Should you buy organic or is it a waste of money? A Dietitian examines the Clean 15 and Dirty Dozen list.


EWG's 2015 Clean Fifteen List

  1. Avocados
  2. Sweet corn
  3. Pineapples
  4. Cabbage
  5. Sweet peas frozen
  6. Onions
  7. Asparagus
  8. Mangoes
  9. Papayas
  10. Kiwi
  11. Eggplant
  12. Grapefruit
  13. Cantaloupe
  14. Cauliflower
  15. Sweet potatoes

Should you buy organic or is it a waste of money? A Dietitian examines the Clean 15 and Dirty Dozen list.

Washing fruits and vegetables: 

Dietitians of Canada recommends to always wash fresh vegetables and fruit thoroughly under running water to remove dirt, bacteria, and decrease any pesticide residues (although, it is unlikely that all pesticide residues will be removed). Organic produce should also washed thoroughly prior to consuming, to remove dirt and bacteria. It's recommended to remove the outer leaves of leafy vegetables and scrub root vegetables like carrots and potatoes to remove all dirt, especially if you will be eating the skins or peels. Up until now, there is no evidence that washing fruits and veggies with soap, special cleaning products or vinegar is beneficial. It can leave an aftertaste and don't kill bacteria or mould. 
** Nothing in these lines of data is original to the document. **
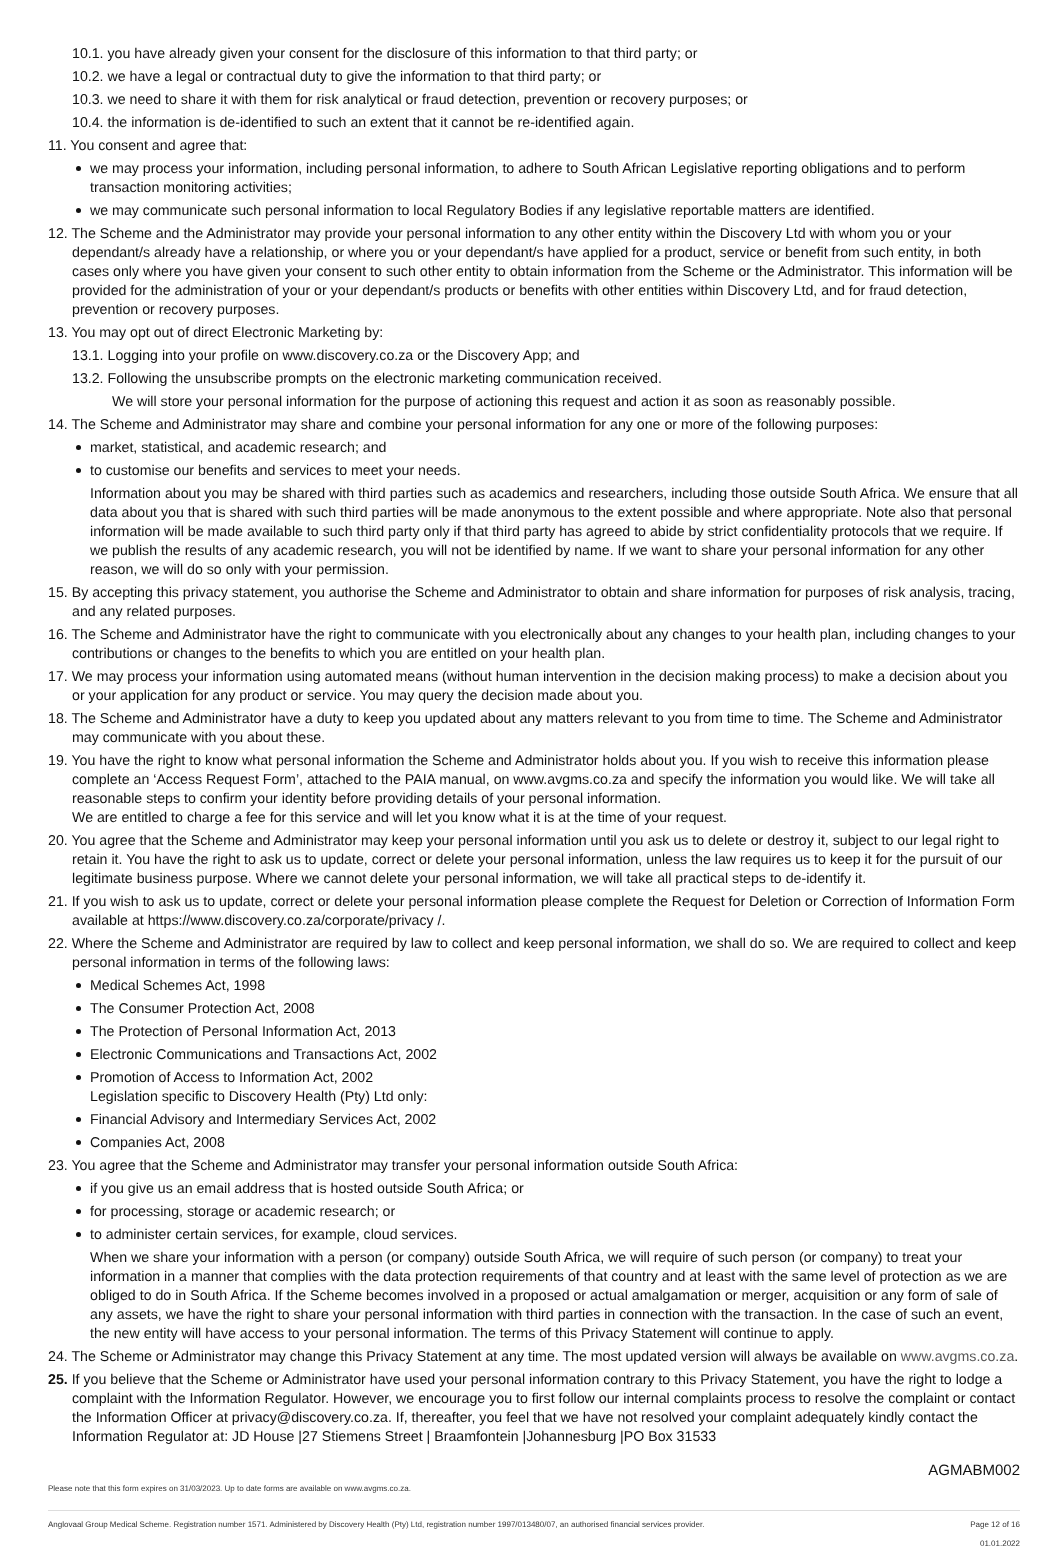10.1. you have already given your consent for the disclosure of this information to that third party; or
10.2. we have a legal or contractual duty to give the information to that third party; or
10.3. we need to share it with them for risk analytical or fraud detection, prevention or recovery purposes; or
10.4. the information is de-identified to such an extent that it cannot be re-identified again.
11. You consent and agree that:
we may process your information, including personal information, to adhere to South African Legislative reporting obligations and to perform transaction monitoring activities;
we may communicate such personal information to local Regulatory Bodies if any legislative reportable matters are identified.
12. The Scheme and the Administrator may provide your personal information to any other entity within the Discovery Ltd with whom you or your dependant/s already have a relationship, or where you or your dependant/s have applied for a product, service or benefit from such entity, in both cases only where you have given your consent to such other entity to obtain information from the Scheme or the Administrator. This information will be provided for the administration of your or your dependant/s products or benefits with other entities within Discovery Ltd, and for fraud detection, prevention or recovery purposes.
13. You may opt out of direct Electronic Marketing by:
13.1. Logging into your profile on www.discovery.co.za or the Discovery App; and
13.2. Following the unsubscribe prompts on the electronic marketing communication received.
We will store your personal information for the purpose of actioning this request and action it as soon as reasonably possible.
14. The Scheme and Administrator may share and combine your personal information for any one or more of the following purposes:
market, statistical, and academic research; and
to customise our benefits and services to meet your needs.
Information about you may be shared with third parties such as academics and researchers, including those outside South Africa. We ensure that all data about you that is shared with such third parties will be made anonymous to the extent possible and where appropriate. Note also that personal information will be made available to such third party only if that third party has agreed to abide by strict confidentiality protocols that we require. If we publish the results of any academic research, you will not be identified by name. If we want to share your personal information for any other reason, we will do so only with your permission.
15. By accepting this privacy statement, you authorise the Scheme and Administrator to obtain and share information for purposes of risk analysis, tracing, and any related purposes.
16. The Scheme and Administrator have the right to communicate with you electronically about any changes to your health plan, including changes to your contributions or changes to the benefits to which you are entitled on your health plan.
17. We may process your information using automated means (without human intervention in the decision making process) to make a decision about you or your application for any product or service. You may query the decision made about you.
18. The Scheme and Administrator have a duty to keep you updated about any matters relevant to you from time to time. The Scheme and Administrator may communicate with you about these.
19. You have the right to know what personal information the Scheme and Administrator holds about you. If you wish to receive this information please complete an ‘Access Request Form’, attached to the PAIA manual, on www.avgms.co.za and specify the information you would like. We will take all reasonable steps to confirm your identity before providing details of your personal information.
We are entitled to charge a fee for this service and will let you know what it is at the time of your request.
20. You agree that the Scheme and Administrator may keep your personal information until you ask us to delete or destroy it, subject to our legal right to retain it. You have the right to ask us to update, correct or delete your personal information, unless the law requires us to keep it for the pursuit of our legitimate business purpose. Where we cannot delete your personal information, we will take all practical steps to de-identify it.
21. If you wish to ask us to update, correct or delete your personal information please complete the Request for Deletion or Correction of Information Form available at https://www.discovery.co.za/corporate/privacy /.
22. Where the Scheme and Administrator are required by law to collect and keep personal information, we shall do so. We are required to collect and keep personal information in terms of the following laws:
Medical Schemes Act, 1998
The Consumer Protection Act, 2008
The Protection of Personal Information Act, 2013
Electronic Communications and Transactions Act, 2002
Promotion of Access to Information Act, 2002
Legislation specific to Discovery Health (Pty) Ltd only:
Financial Advisory and Intermediary Services Act, 2002
Companies Act, 2008
23. You agree that the Scheme and Administrator may transfer your personal information outside South Africa:
if you give us an email address that is hosted outside South Africa; or
for processing, storage or academic research; or
to administer certain services, for example, cloud services.
When we share your information with a person (or company) outside South Africa, we will require of such person (or company) to treat your information in a manner that complies with the data protection requirements of that country and at least with the same level of protection as we are obliged to do in South Africa. If the Scheme becomes involved in a proposed or actual amalgamation or merger, acquisition or any form of sale of any assets, we have the right to share your personal information with third parties in connection with the transaction. In the case of such an event, the new entity will have access to your personal information. The terms of this Privacy Statement will continue to apply.
24. The Scheme or Administrator may change this Privacy Statement at any time. The most updated version will always be available on www.avgms.co.za.
25. If you believe that the Scheme or Administrator have used your personal information contrary to this Privacy Statement, you have the right to lodge a complaint with the Information Regulator. However, we encourage you to first follow our internal complaints process to resolve the complaint or contact the Information Officer at privacy@discovery.co.za. If, thereafter, you feel that we have not resolved your complaint adequately kindly contact the Information Regulator at: JD House |27 Stiemens Street | Braamfontein |Johannesburg |PO Box 31533
AGMABM002
Please note that this form expires on 31/03/2023. Up to date forms are available on www.avgms.co.za.
Anglovaal Group Medical Scheme. Registration number 1571. Administered by Discovery Health (Pty) Ltd, registration number 1997/013480/07, an authorised financial services provider. Page 12 of 16
01.01.2022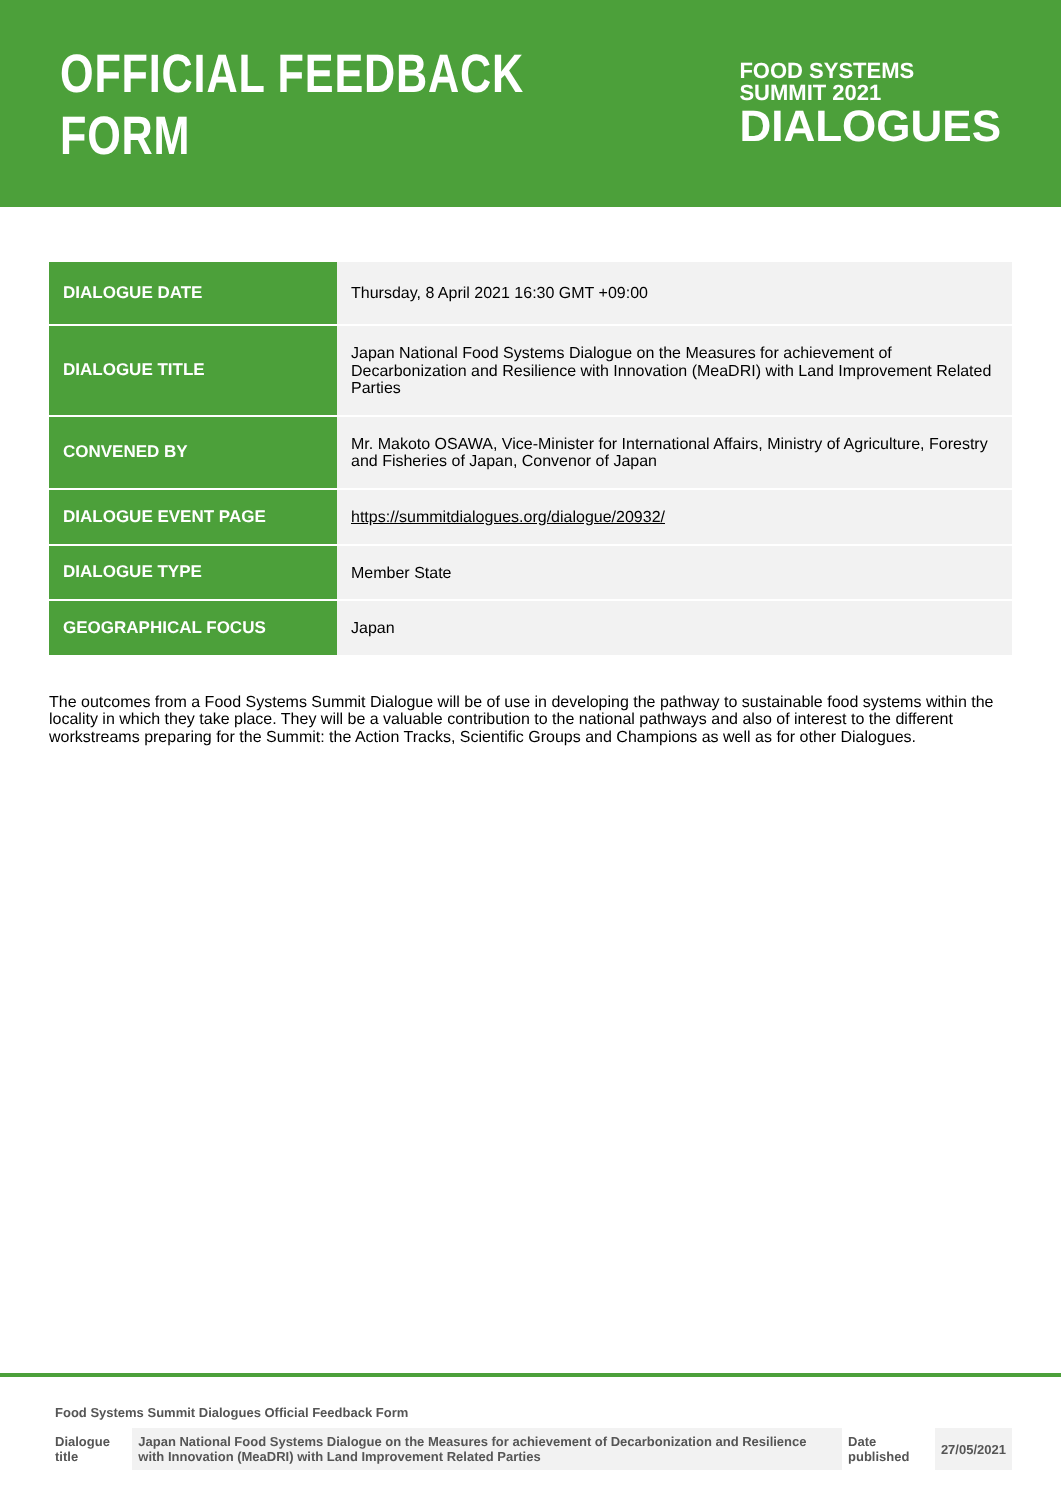OFFICIAL FEEDBACK FORM
FOOD SYSTEMS
SUMMIT 2021
DIALOGUES
| DIALOGUE DATE | Thursday, 8 April 2021 16:30 GMT +09:00 |
| DIALOGUE TITLE | Japan National Food Systems Dialogue on the Measures for achievement of Decarbonization and Resilience with Innovation (MeaDRI) with Land Improvement Related Parties |
| CONVENED BY | Mr. Makoto OSAWA, Vice-Minister for International Affairs, Ministry of Agriculture, Forestry and Fisheries of Japan, Convenor of Japan |
| DIALOGUE EVENT PAGE | https://summitdialogues.org/dialogue/20932/ |
| DIALOGUE TYPE | Member State |
| GEOGRAPHICAL FOCUS | Japan |
The outcomes from a Food Systems Summit Dialogue will be of use in developing the pathway to sustainable food systems within the locality in which they take place. They will be a valuable contribution to the national pathways and also of interest to the different workstreams preparing for the Summit: the Action Tracks, Scientific Groups and Champions as well as for other Dialogues.
Food Systems Summit Dialogues Official Feedback Form
| Dialogue title | Japan National Food Systems Dialogue on the Measures for achievement of Decarbonization and Resilience with Innovation (MeaDRI) with Land Improvement Related Parties | Date published | 27/05/2021 |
As mentioned above, when it comes to buying organic vs. non-organic produce, consider the scientific research that we have access to today, know that there is no right or wrong way, and do what is best for you and your family. Perhaps you will choose to buy some local fresh organic produce (using the dirty dozen list) during the summer months when they are more plentiful and affordable and not worry so much in the colder months. Maybe you choose to buy organic when you have some extra money in your grocery budget and not when money is a bit tighter. Whatever you choose to do, aim to eat and feed your family a variety of fruits and veggies throughout the week -- this is what really matters.